- **What you are asked to do**
Rewrite the records between the lines holding "Laboratori 04" and "Marc Jacobs", inclusive, with "Mandarina Duck" replaced by "Mandarina Goose" and every other line unchanged. Give only those lines.

- **Supplied material**
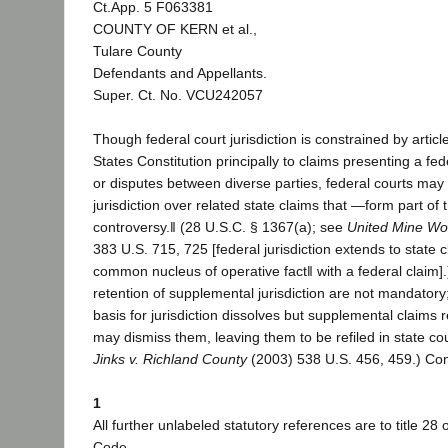
Ct.App. 5 F063381
COUNTY OF KERN et al.,
Tulare County
Defendants and Appellants.
Super. Ct. No. VCU242057
Though federal court jurisdiction is constrained by article
States Constitution principally to claims presenting a fe
or disputes between diverse parties, federal courts m
jurisdiction over related state claims that ―form part of
controversy.‖ (28 U.S.C. § 1367(a); see
United Mine Wor
383 U.S. 715, 725 [federal jurisdiction extends to state
common nucleus of operative fact‖ with a federal claim].
retention of supplemental jurisdiction are not mandatory; i
basis for jurisdiction dissolves but supplemental claims 
may dismiss them, leaving them to be refiled in state cou
Jinks v. Richland County
(2003) 538 U.S. 456, 459.) Con
1
All further unlabeled statutory references are to title 28 
Code.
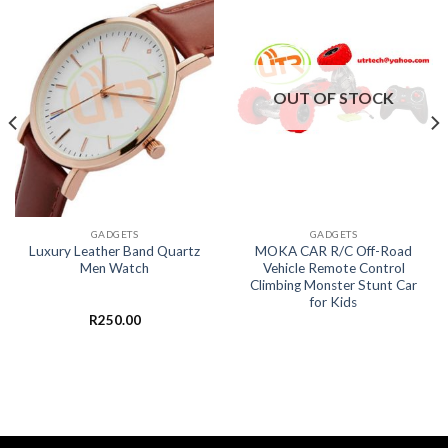
OUT OF STOCK
GADGETS
GADGETS
Luxury Leather Band Quartz
MOKA CAR R/C Off-Road
Men Watch
Vehicle Remote Control
Climbing Monster Stunt Car
for Kids
R
250.00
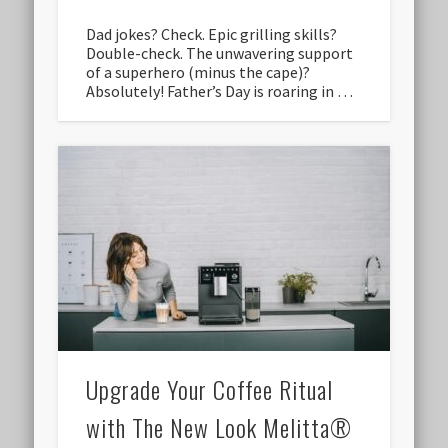
Dad jokes? Check. Epic grilling skills?
Double-check. The unwavering support
of a superhero (minus the cape)?
Absolutely! Father’s Day is roaring in …
Upgrade Your Coffee Ritual
with The New Look Melitta®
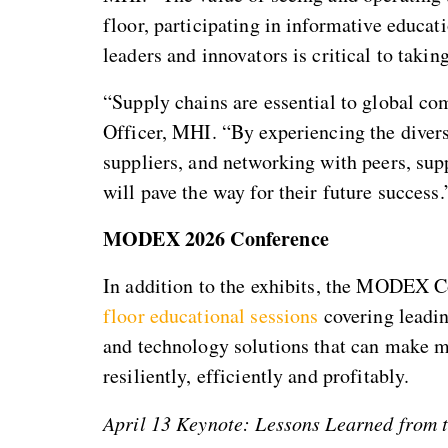
floor, participating in informative educat
leaders and innovators is critical to takin
“Supply chains are essential to global c
Officer, MHI. “By experiencing the divers
suppliers, and networking with peers, sup
will pave the way for their future success.
MODEX 2026 Conference
In addition to the exhibits, the MODEX C
floor educational sessions
covering leadin
and technology solutions that can make m
resiliently, efficiently and profitably.
April 13 Keynote: Lessons Learned from 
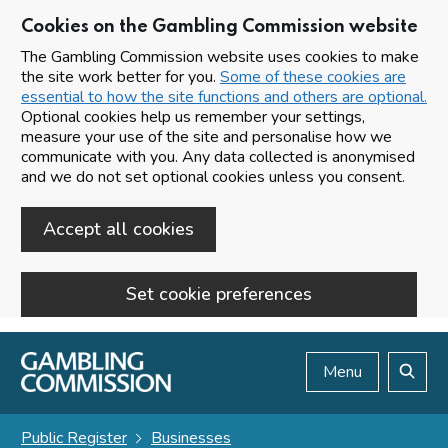
Cookies on the Gambling Commission website
The Gambling Commission website uses cookies to make
the site work better for you.
Some of these cookies are
essential to how the site functions and others are optional.
Optional cookies help us remember your settings,
measure your use of the site and personalise how we
communicate with you. Any data collected is anonymised
and we do not set optional cookies unless you consent.
Accept all cookies
Set cookie preferences
Skip to main content
Menu
Search
Public Register
Businesses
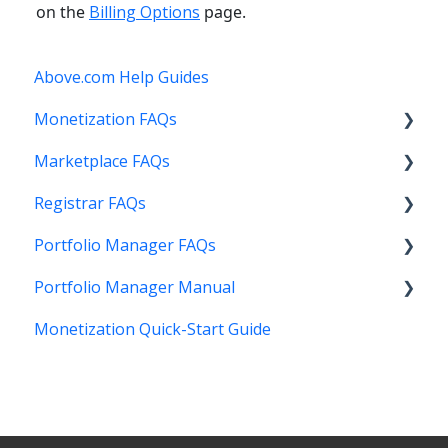
on the
Billing Options
page.
Above.com Help Guides
Monetization FAQs
Marketplace FAQs
Getting Started
Registrar FAQs
Above Maximizer
Selling
Portfolio Manager FAQs
Account Maintenance
Buying
Registration
Portfolio Manager Manual
Getting Paid
Other
Transfer
Features
Monetization Quick-Start Guide
Stats and Reports
DNS
Account Maintenance
Introduction
Monetization & Portfolio Manager API
Verification
Stats and Reports
Interface
Other Questions
Two Step Authentication
Monetization & Portfolio Manager API
Portfolio Manager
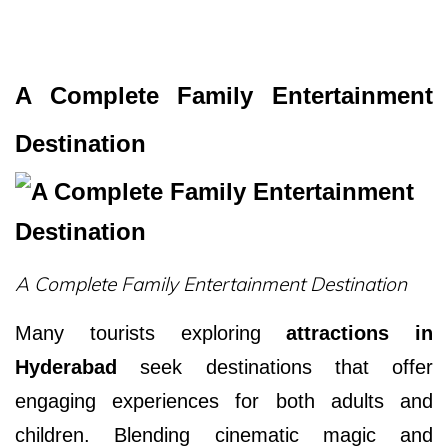
A Complete Family Entertainment
Destination
A Complete Family Entertainment Destination
Many tourists exploring
attractions in
Hyderabad
seek destinations that offer
engaging experiences for both adults and
children. Blending cinematic magic and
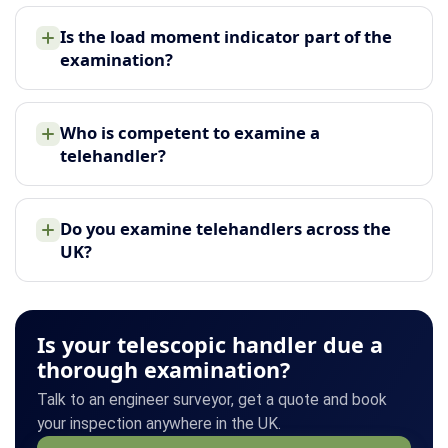
Is the load moment indicator part of the
examination?
Who is competent to examine a
telehandler?
Do you examine telehandlers across the
UK?
Is your telescopic handler due a
thorough examination?
Talk to an engineer surveyor, get a quote and book
your inspection anywhere in the UK.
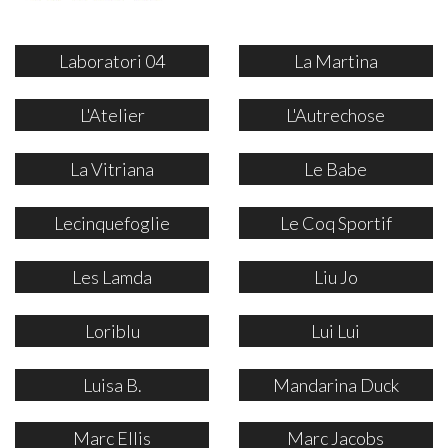
Laboratori 04
La Martina
L'Atelier
L'Autrechose
La Vitriana
Le Babe
Lecinquefoglie
Le Coq Sportif
Les Lamda
Liu Jo
Loriblu
Lui Lui
Luisa B.
Mandarina Duck
Marc Ellis
Marc Jacobs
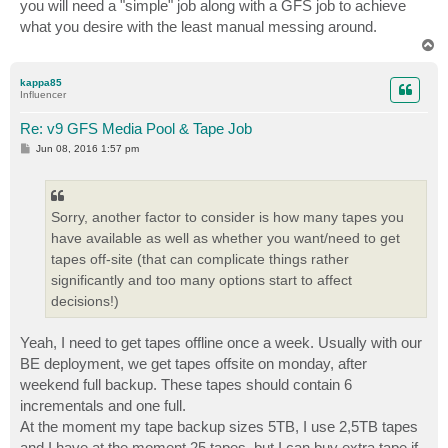
you will need a "simple" job along with a GFS job to achieve
what you desire with the least manual messing around.
T
o
p
kappa85
Influencer
Re: v9 GFS Media Pool & Tape Job
P
Jun 08, 2016 1:57 pm
o
s
t
Sorry, another factor to consider is how many tapes you
have available as well as whether you want/need to get
tapes off-site (that can complicate things rather
significantly and too many options start to affect
decisions!)
Yeah, I need to get tapes offline once a week. Usually with our
BE deployment, we get tapes offsite on monday, after
weekend full backup. These tapes should contain 6
incrementals and one full.
At the moment my tape backup sizes 5TB, I use 2,5TB tapes
and I have at the moment 25 tapes, but I can buy extra tape if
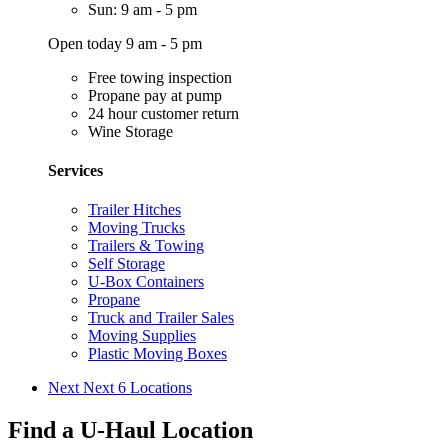
Sun: 9 am - 5 pm
Open today 9 am - 5 pm
Free towing inspection
Propane pay at pump
24 hour customer return
Wine Storage
Services
Trailer Hitches
Moving Trucks
Trailers & Towing
Self Storage
U-Box Containers
Propane
Truck and Trailer Sales
Moving Supplies
Plastic Moving Boxes
Next
Next 6 Locations
Find a U-Haul Location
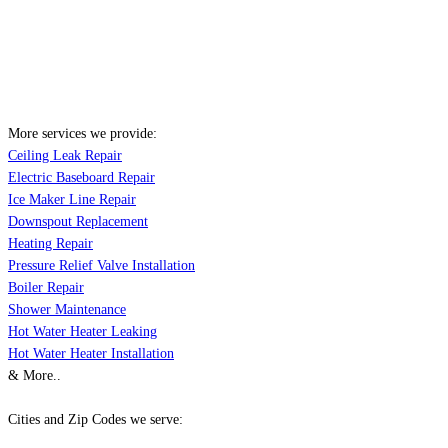
More services we provide:
Ceiling Leak Repair
Electric Baseboard Repair
Ice Maker Line Repair
Downspout Replacement
Heating Repair
Pressure Relief Valve Installation
Boiler Repair
Shower Maintenance
Hot Water Heater Leaking
Hot Water Heater Installation
& More..
Cities and Zip Codes we serve:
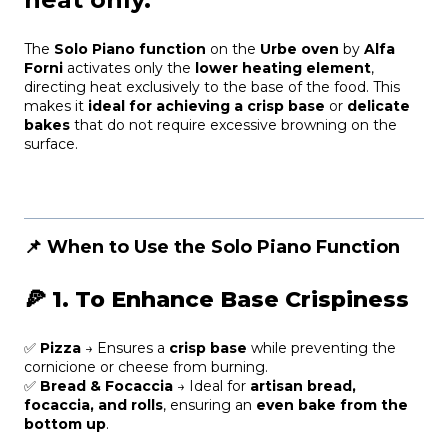
The
Solo Piano function
on the
Urbe oven
by
Alfa
Forni
activates only the
lower heating element
,
directing heat exclusively to the base of the food. This
makes it
ideal for achieving a crisp base
or
delicate
bakes
that do not require excessive browning on the
surface.
📌 When to Use the Solo Piano Function
🍕
1. To Enhance Base Crispiness
✅
Pizza
→ Ensures a
crisp base
while preventing the
cornicione or cheese from burning.
✅
Bread & Focaccia
→ Ideal for
artisan bread,
focaccia, and rolls
, ensuring an
even bake from the
bottom up
.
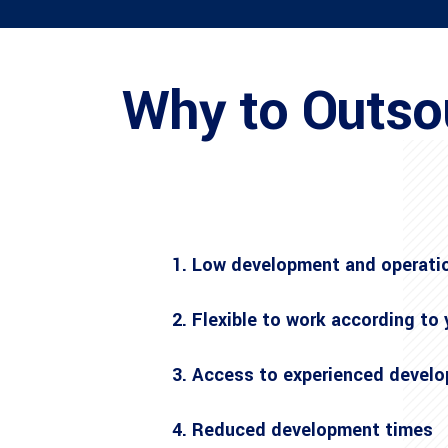
Why to Outso
1. Low development and operati
2. Flexible to work according to
3. Access to experienced develo
4. Reduced development times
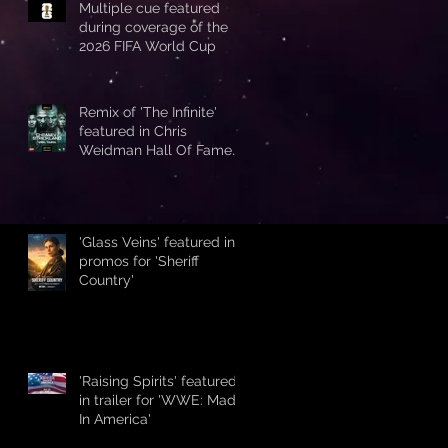
Multiple cue featured
during coverage of the
2026 FIFA World Cup
Remix of 'The Infinite'
featured in Chris
Weidman Hall Of Fame
promo during UFC 328
'Glass Veins' featured in
promos for 'Sheriff
Country'
'Raising Spirits' featured
in trailer for 'WWE: Made
In America'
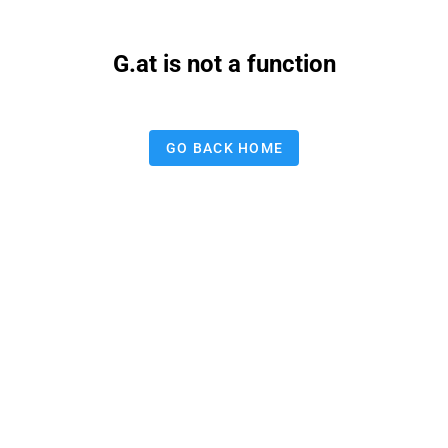
G.at is not a function
GO BACK HOME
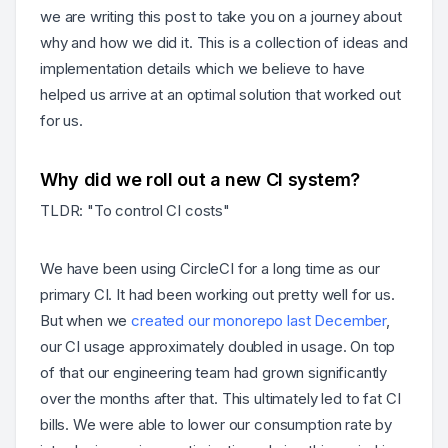
we are writing this post to take you on a journey about
why and how we did it. This is a collection of ideas and
implementation details which we believe to have
helped us arrive at an optimal solution that worked out
for us.
Why did we roll out a new CI system?
TLDR: "To control CI costs"
We have been using CircleCI for a long time as our
primary CI. It had been working out pretty well for us.
But when we
created our monorepo last December
,
our CI usage approximately doubled in usage. On top
of that our engineering team had grown significantly
over the months after that. This ultimately led to fat CI
bills. We were able to lower our consumption rate by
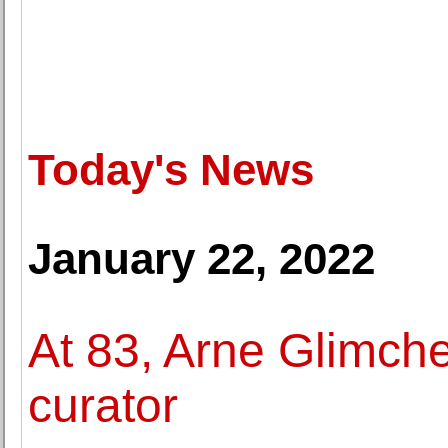
Today's News
January 22, 2022
At 83, Arne Glimche
curator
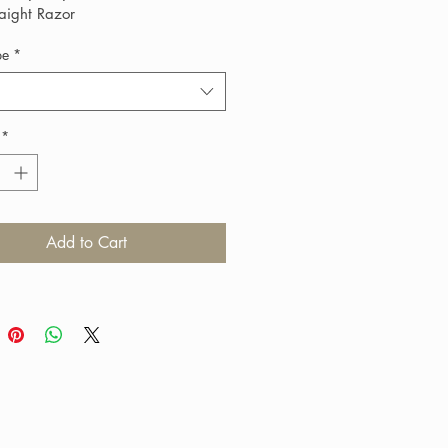
raight Razor
pe
*
*
Add to Cart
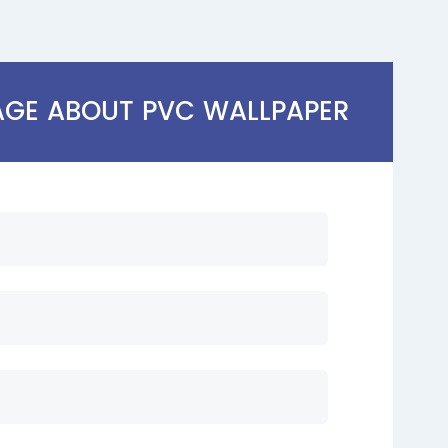
AGE ABOUT PVC WALLPAPER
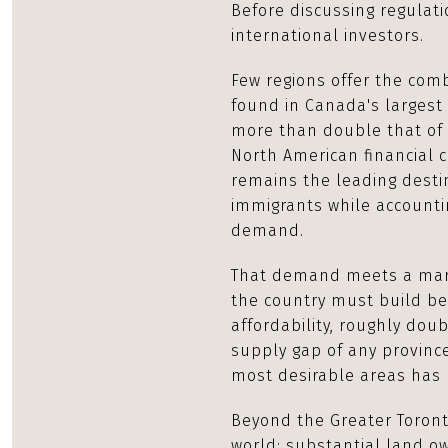
Before discussing regulati
international investors.
Few regions offer the combin
found in Canada's largest 
more than double that of 
North American financial c
remains the leading desti
immigrants while accounti
demand.
That demand meets a mark
the country must build be
affordability, roughly dou
supply gap of any province
most desirable areas has 
Beyond the Greater Toront
world: substantial land ow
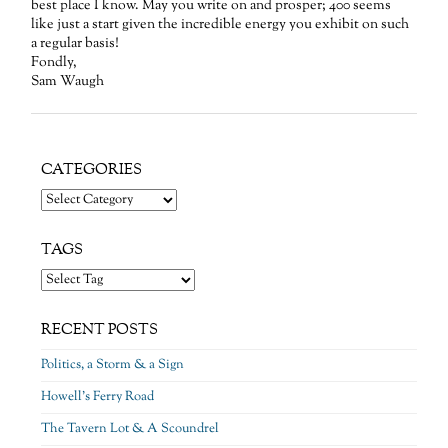
best place I know. May you write on and prosper; 400 seems
like just a start given the incredible energy you exhibit on such
a regular basis!
Fondly,
Sam Waugh
CATEGORIES
Categories
TAGS
RECENT POSTS
Politics, a Storm & a Sign
Howell’s Ferry Road
The Tavern Lot & A Scoundrel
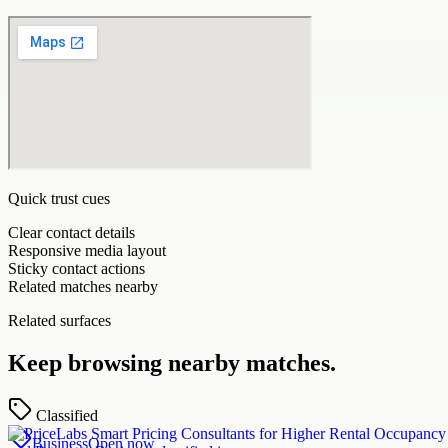
Quick trust cues
Clear contact details
Responsive media layout
Sticky contact actions
Related matches nearby
Related surfaces
Keep browsing nearby matches.
Classified
Business
Open now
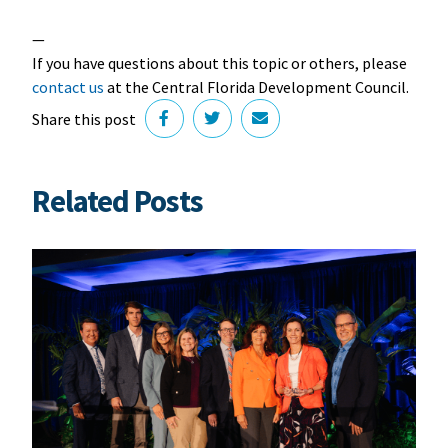
—
If you have questions about this topic or others, please
contact us
at the Central Florida Development Council.
Share this post
Related Posts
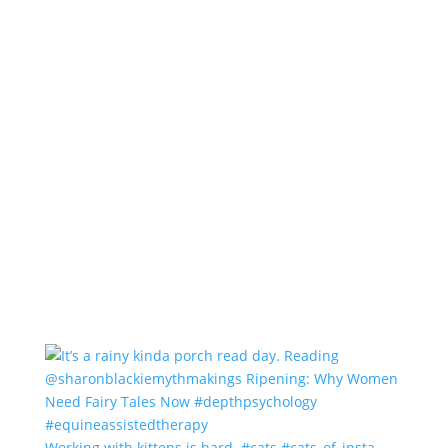
Working with kittens is hard. #cats #cats_of_insta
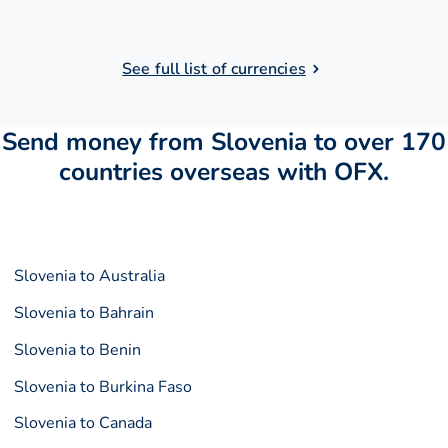
See full list of currencies
Send money from Slovenia to over 170
countries overseas with OFX.
Slovenia to Australia
Slovenia to Bahrain
Slovenia to Benin
Slovenia to Burkina Faso
Slovenia to Canada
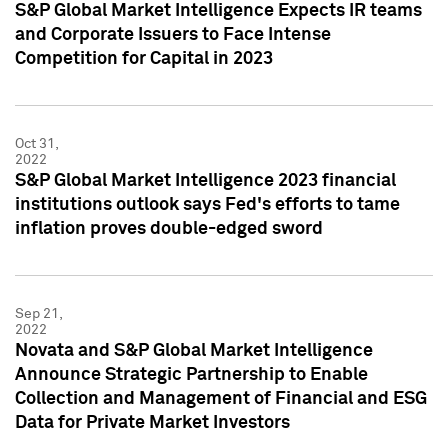
S&P Global Market Intelligence Expects IR teams
and Corporate Issuers to Face Intense
Competition for Capital in 2023
Oct 31,
2022
S&P Global Market Intelligence 2023 financial
institutions outlook says Fed's efforts to tame
inflation proves double-edged sword
Sep 21,
2022
Novata and S&P Global Market Intelligence
Announce Strategic Partnership to Enable
Collection and Management of Financial and ESG
Data for Private Market Investors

- **Answer box**
Laboratori 04
La Martina
L'Atelier
L'Autrechose
La Vitriana
Le Babe
Lecinquefoglie
Le Coq Sportif
Les Lamda
Liu Jo
Loriblu
Lui Lui
Luisa B.
Mandarina Goose
Marc Ellis
Marc Jacobs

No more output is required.